Exercise 1 Let \(X\) be an irreducible aperiodic Markov chain on a finite number of states, started at the state \(s\). Show without using any fancy limit theorems, that \(\mathbb{E} T < \infty\), where
\[T = \inf\{ n \geq 1: X_n =s\}.\]
Exercise 2 Let \(N\) be a Poisson process on \([0, \infty)\). Fix \(T >0\). Show that \(R(t) = N(T-t)\) is a Poisson process on \([0, T]\). Hint: appeal to appropriate construction of Poisson processes.
Exercise 3 By brute force, show that for a \(M(\lambda)/M(\mu)/1\) queue that is started with at stationarity, so that the number of items in the system at time any time \(t\) has distribution
\[\mathbb{P}(Q(t) = n) = \rho^n(1-\rho)\]

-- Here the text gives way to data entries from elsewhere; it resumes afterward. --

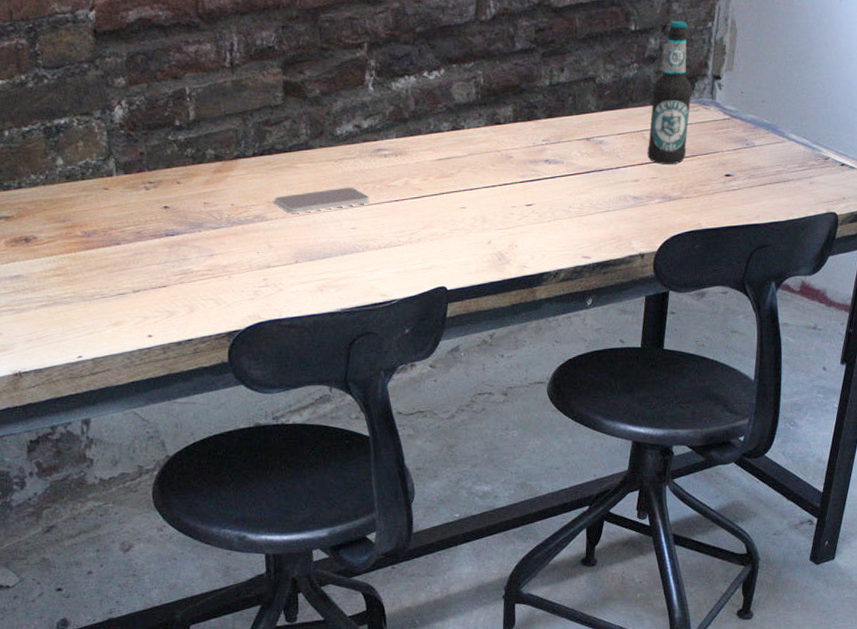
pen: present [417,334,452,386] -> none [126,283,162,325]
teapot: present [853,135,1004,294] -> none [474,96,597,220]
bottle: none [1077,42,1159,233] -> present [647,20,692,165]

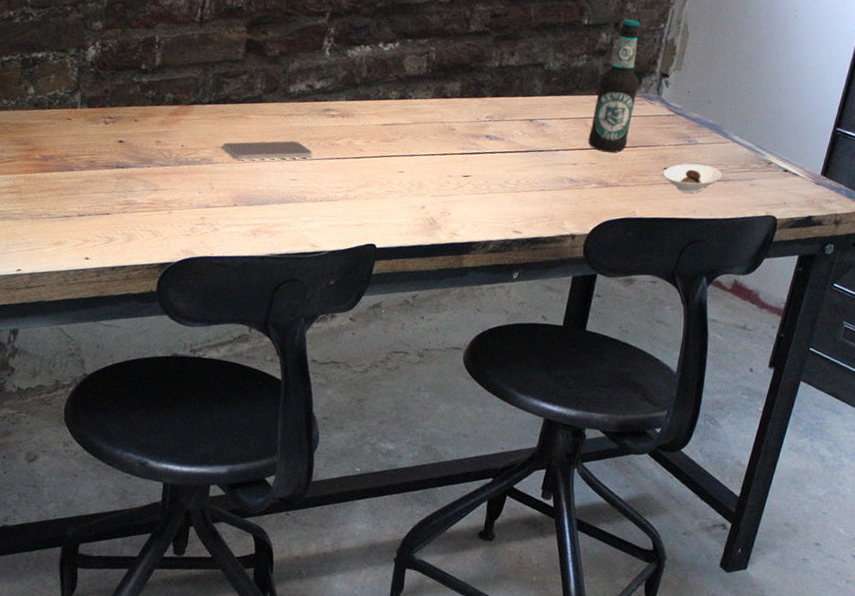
saucer: none [724,167,781,198] -> present [663,163,722,193]

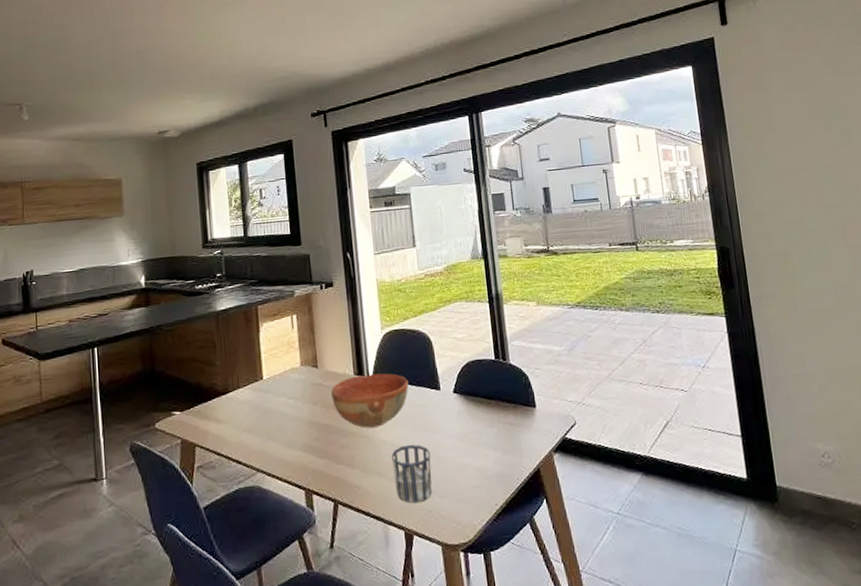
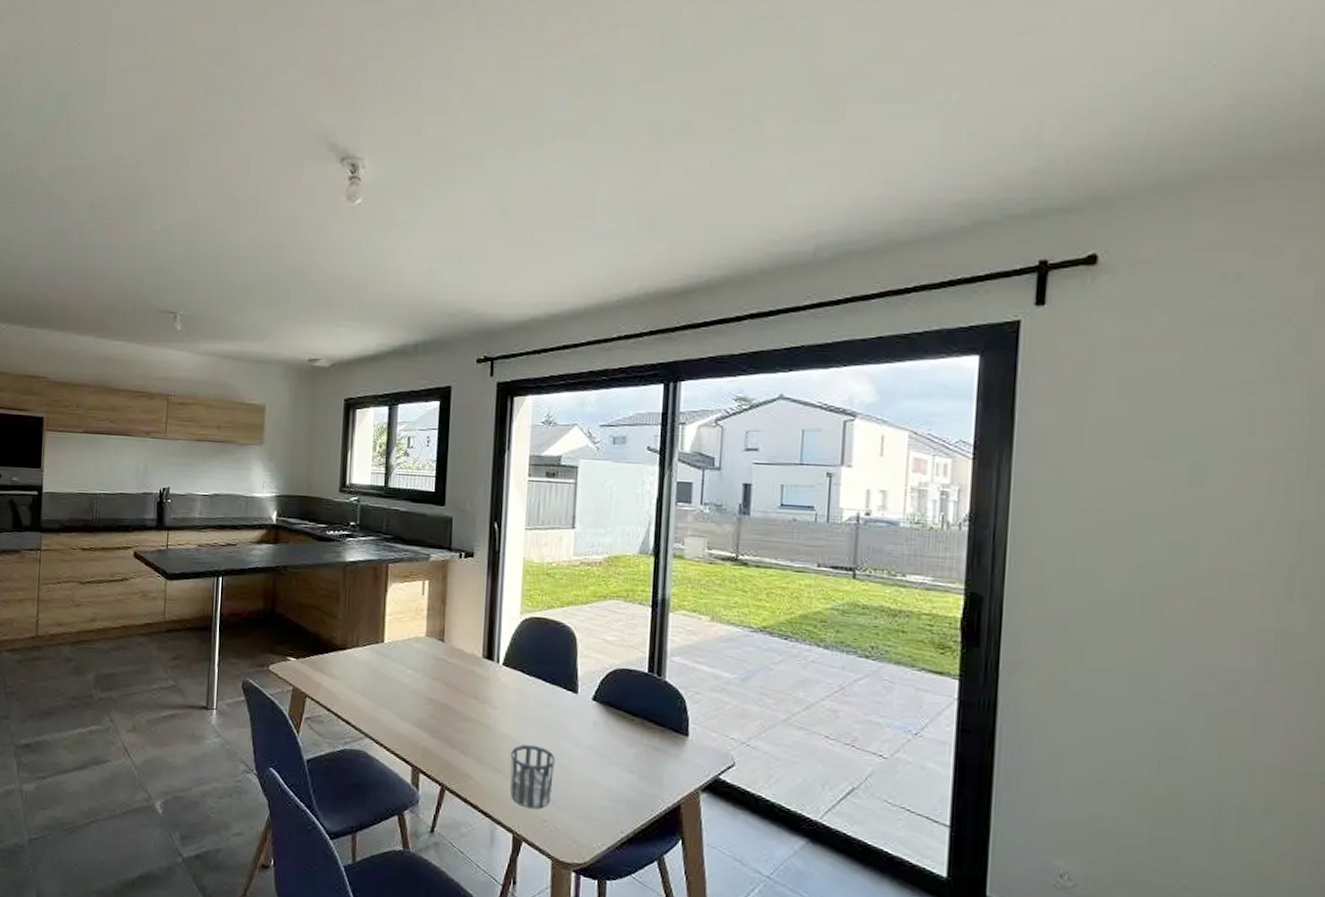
bowl: present [331,373,409,428] -> none [454,658,543,719]

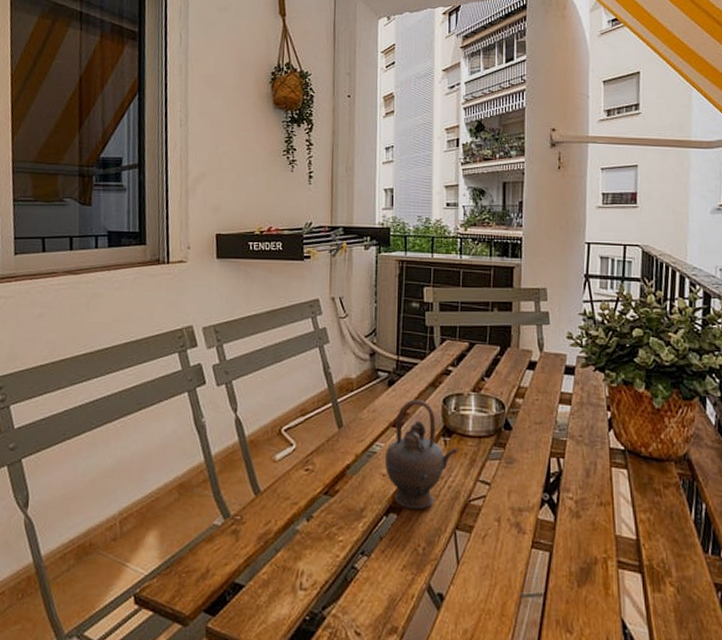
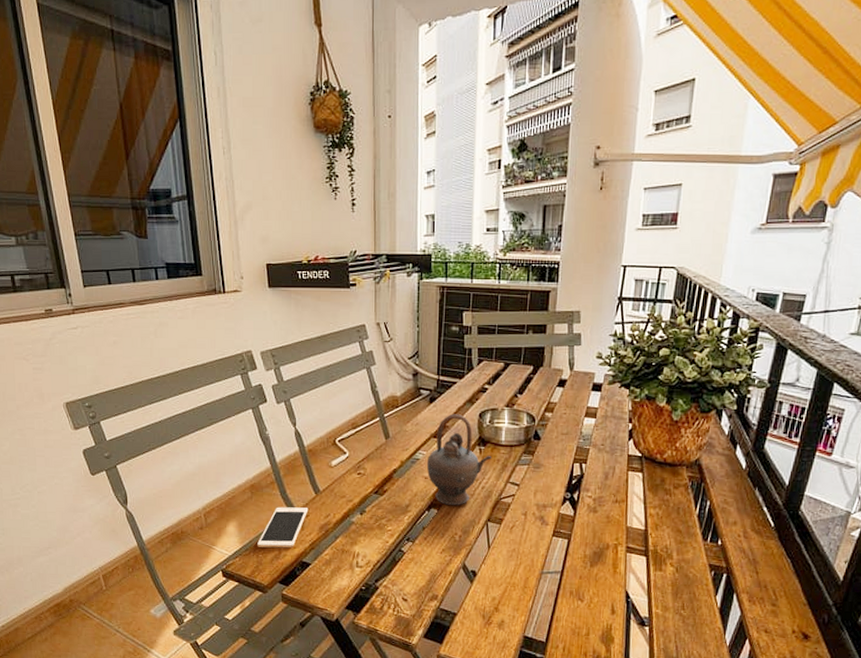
cell phone: none [181,511,246,565] -> present [257,507,309,548]

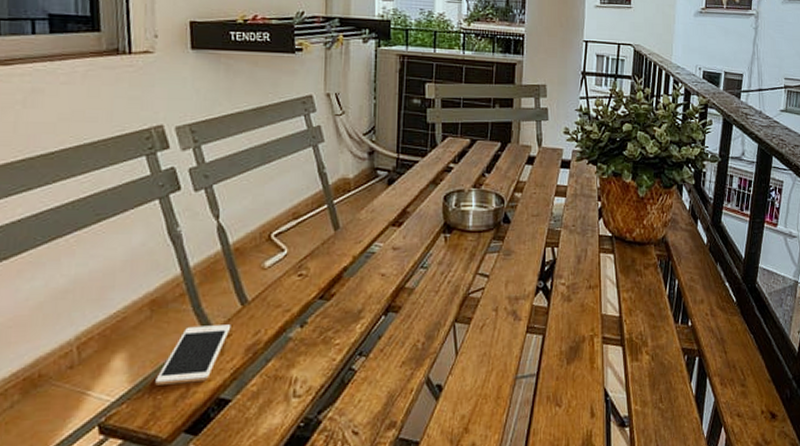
teapot: present [426,414,492,506] -> none [383,197,458,307]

has the property that an arrival waits time \(W\) until being served, where \(W\) has law
\[ \mathbb{P}(W \leq x) = 1- \rho e^{-x(\mu - \lambda)}.\]
Exercise 4 We say that a continuous-time Markov chain with generator-(Q matrix) \(G\) is reversible with respect to the probability measure \(\pi\) if
\[ \pi_i g_{ij} = \pi_j g_{ji}\]
for all states \(i,j\).
Show that \(\pi\) must be stationary.
Show the the continuous-time Markov chain corresponding to a \(M(\lambda)/M(\mu)/1\) queue is reversible with respect to its stationary distribution.